I mean seriously now; you’re the coach and this is how you feel? Regardless of whether or not you can actually remember what it felt like when you played, just imagine how your players currently feel – and you now want them to sit through another Team Meeting? A Team Meeting that you have to stand before them and lead.
Of course, the easy way out for everyone one would be to not even hold these a Team Meetings. To not spend this time going over tactics, dead-balls, goal-setting, program philosophy, team bonding activities, film, etc….etc.…etc….just save everyone, including yourself, the hassle and headache and not even hold them to begin with. I mean other coaches don’t hold them, right? So, why should you? Even if you know their inherent and long-term value, you and your players are just too worn-out to put yourselves through that, right? Of course you are…its human-nature not to be. However, what would you say if I told you that by holding these meetings your players would not only become smarter and more intelligent, but also fitter?
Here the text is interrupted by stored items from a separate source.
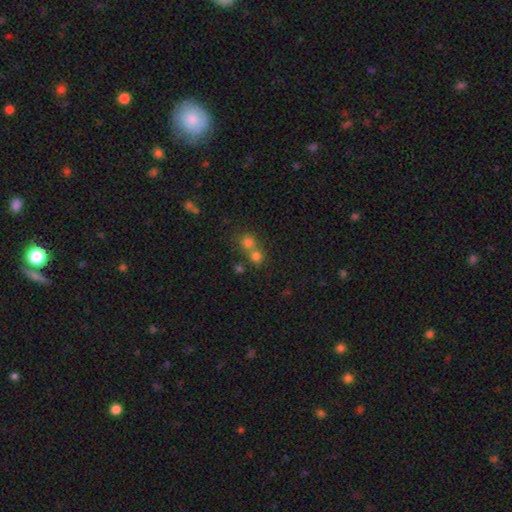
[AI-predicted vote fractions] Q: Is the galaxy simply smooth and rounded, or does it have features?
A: smooth — 73%.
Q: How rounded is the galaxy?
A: round — 85%.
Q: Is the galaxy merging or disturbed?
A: merger — 48%.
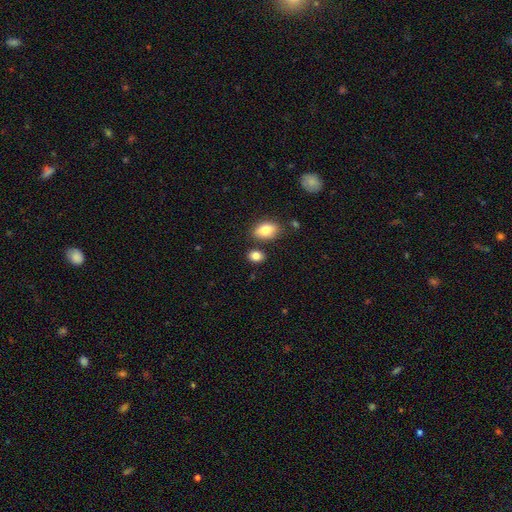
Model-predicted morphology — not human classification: Q: Smooth or featured?
A: smooth (84%); runner-up: star or artifact (9%)
Q: How rounded?
A: in between (70%); runner-up: round (28%)
Q: Merging?
A: none (76%); runner-up: minor disturbance (11%)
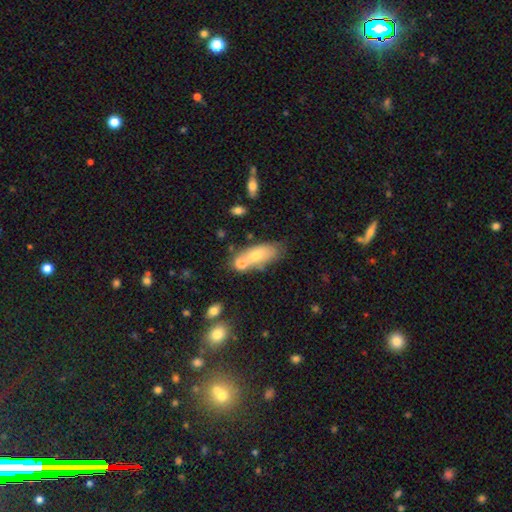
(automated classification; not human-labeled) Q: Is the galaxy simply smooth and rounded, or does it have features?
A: smooth — 68%.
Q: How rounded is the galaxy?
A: in between — 80%.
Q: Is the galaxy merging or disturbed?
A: none — 45%.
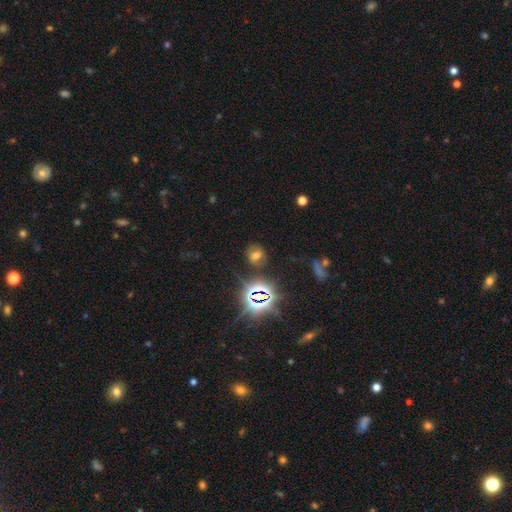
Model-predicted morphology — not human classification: A smooth galaxy with no disk features (46%).

Vote fractions:
- Smooth or featured? smooth: 46% / star or artifact: 37% / featured or disk: 17%
- Merging? none: 75% / minor disturbance: 15% / major disturbance: 6% / merger: 4%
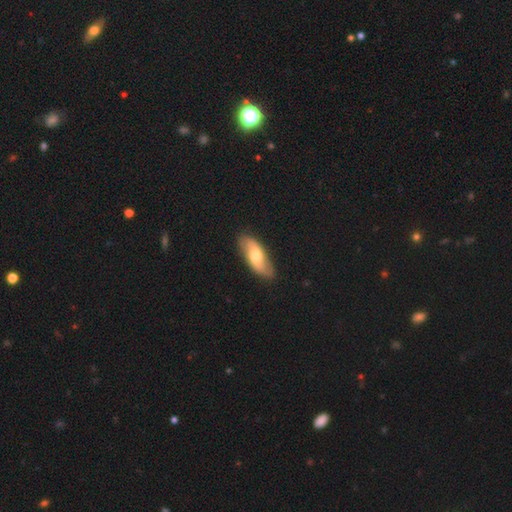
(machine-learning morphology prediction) smooth-or-featured: featured or disk: 48% | smooth: 46% | star or artifact: 5%
  merging: none: 85% | minor disturbance: 12% | major disturbance: 2% | merger: 1%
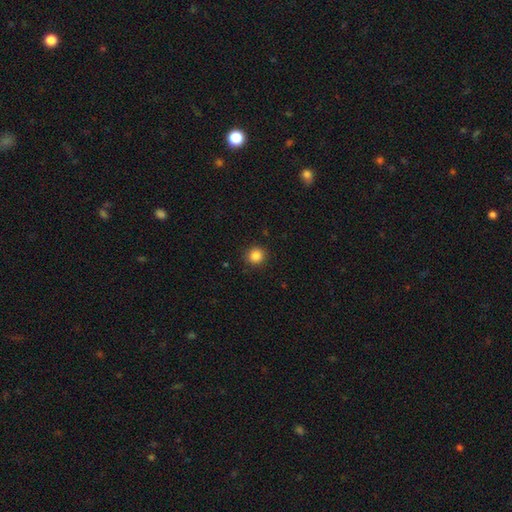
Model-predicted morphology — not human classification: The model was most divided on "smooth or featured": smooth: 85%, star or artifact: 11%, featured or disk: 4%. More confident: how rounded — round (92%); merging — none (92%).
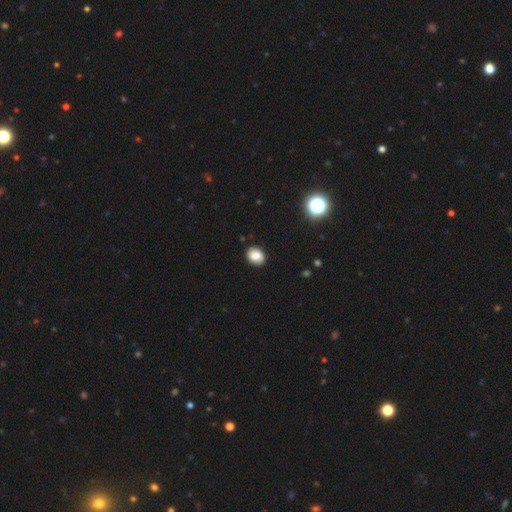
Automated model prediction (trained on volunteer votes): smooth-or-featured: smooth: 79% | featured or disk: 11% | star or artifact: 10%
  how-rounded: in between: 51% | round: 48% | cigar-shaped: 1%
  merging: none: 88% | minor disturbance: 8% | major disturbance: 2% | merger: 1%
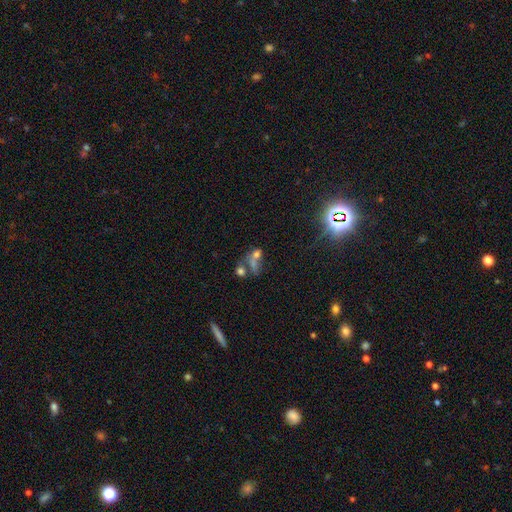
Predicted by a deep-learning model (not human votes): Overall: smooth (39%; star or artifact 34%). Merging: merger (49%; none 28%).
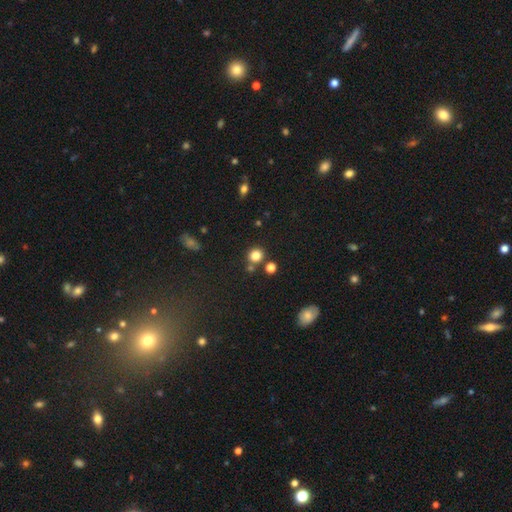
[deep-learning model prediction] smooth-or-featured: smooth: 80% | star or artifact: 14% | featured or disk: 6%
  how-rounded: round: 89% | in between: 10% | cigar-shaped: 1%
  merging: none: 76% | merger: 13% | minor disturbance: 9% | major disturbance: 3%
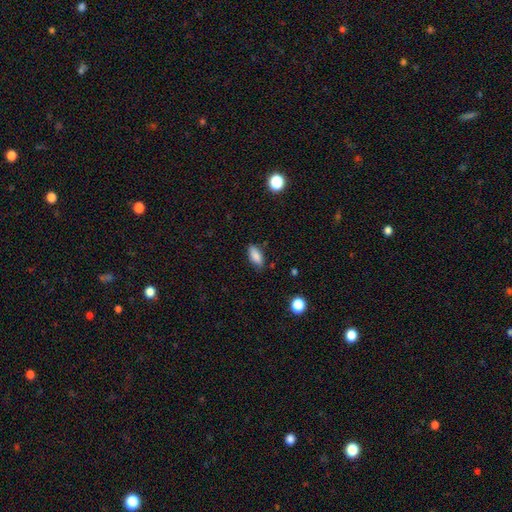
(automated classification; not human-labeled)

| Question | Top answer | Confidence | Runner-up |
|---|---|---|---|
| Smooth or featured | smooth | 86% | star or artifact (8%) |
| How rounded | in between | 84% | cigar-shaped (13%) |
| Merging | none | 81% | minor disturbance (15%) |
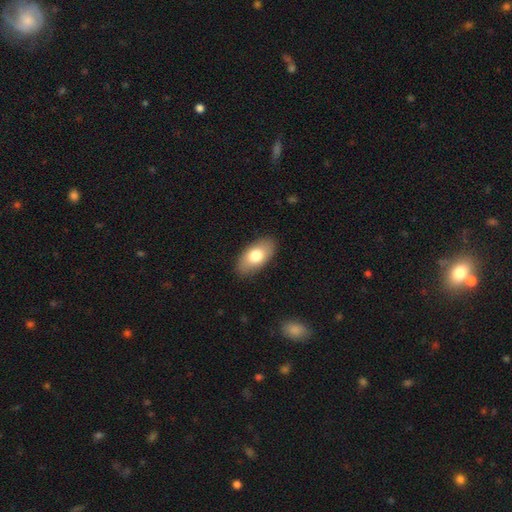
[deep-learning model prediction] Smooth or featured: smooth — 74% (featured or disk — 20%)
How rounded: in between — 93% (round — 4%)
Merging: none — 87% (minor disturbance — 10%)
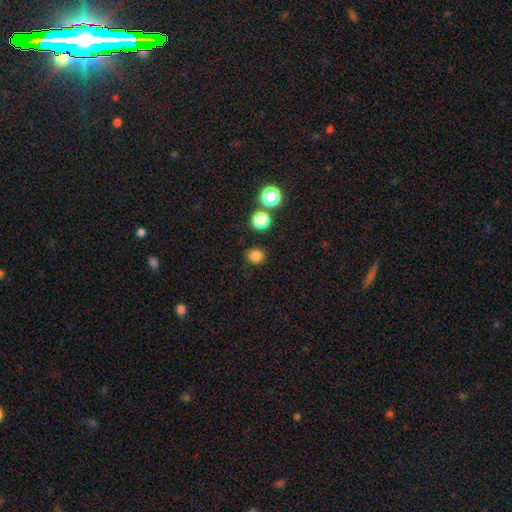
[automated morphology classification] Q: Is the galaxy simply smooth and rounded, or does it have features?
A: smooth — 81%.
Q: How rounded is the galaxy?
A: round — 84%.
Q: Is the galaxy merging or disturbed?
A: none — 87%.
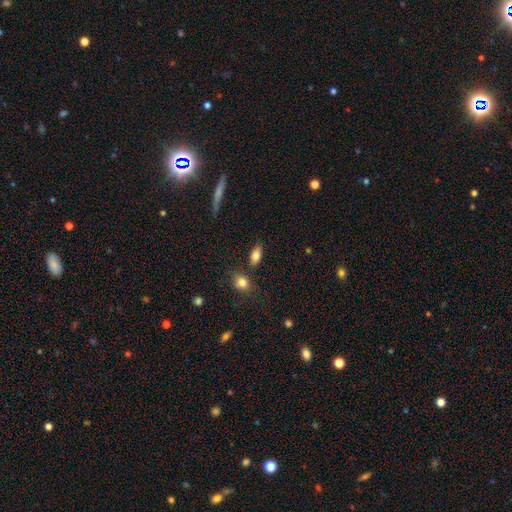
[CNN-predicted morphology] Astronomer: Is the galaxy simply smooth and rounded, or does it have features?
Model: smooth — 81%.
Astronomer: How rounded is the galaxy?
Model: in between — 87%.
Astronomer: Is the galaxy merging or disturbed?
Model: none — 77%.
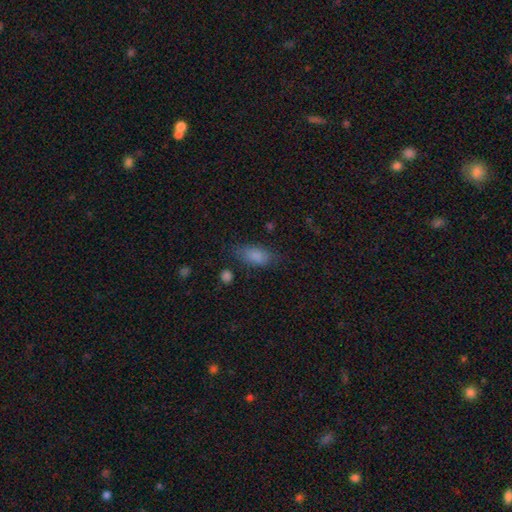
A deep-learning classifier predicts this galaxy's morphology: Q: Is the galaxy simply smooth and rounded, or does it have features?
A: smooth — 83%.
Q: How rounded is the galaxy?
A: in between — 86%.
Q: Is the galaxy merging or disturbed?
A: none — 71%.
That’s right; what if your players could exercise and lose weight without moving a muscle? That may sound like some kind of late-night infomercial come-on, but the idea isn’t entirely preposterous…and…when looked at from the perspective of a football coach; it becomes quite an intriguing proposition: players who can train and maintain fitness while sitting still?
After all, pound for pound the most energy-intensive organ in the body isn’t muscle. It’s the brain. Though it makes up just 3 percent of the body by weight, the brain sucks up 20 percent of total energy expenditure. (That, by the way, is why more animals don’t have big brains like us: To pay for them, you have to gather more, higher-quality food or else starve to death. So far, only human beings seem to have found this proposition worthwhile).
According to research psychologist Richard Bouam, the brain burns an extra-large amount of the body’s primary internal fuel, glucose, when you flex your willpower. In a famous 2007 study,Bouam and his colleagues gave subjects tasks that required them to exert self-control. They found that doing so caused the subjects’ blood glucose levels to drop and that the plunge prevented them from using their willpower effectively in subsequent tasks. Subjects whose willpower was run down and then swilled a beverage rich in glucose had their self-control miraculously revived.
So then; if the definition of crazy is doing the same thing over and over and expecting a different result, then most of us football coaches would qualify as nuts. Yes, we want to change our player’s development for the better…Yes, we believe that we are capable of making that change…BUT, yet we find ourselves perennially stuck in the same old rut. There was one study that found 90 percent of coronary bypass patients had returned back to their old, unhealthy eating habits within two years of their operation - and - staying on the health tangent; another study found that a substantial majority of dieters would regain all their weight within a year—or would wind up weighing even heavier than when before started.
We football coaches fail to change time after time because we profoundly overestimate our stores of willpower. Psychologists call this failing “restraint bias.” We confidently make resolutions to change and assume we’ll be able to bulldoze our urges because we’re bad at remembering how tempting ‘remaining within our comfort zones’ can be. When we’re full, we forget how irresistible that bacon triple cheeseburger is when we’re hungry. So we allow ourselves to walk into situations in which our willpower is going to be overwhelmed.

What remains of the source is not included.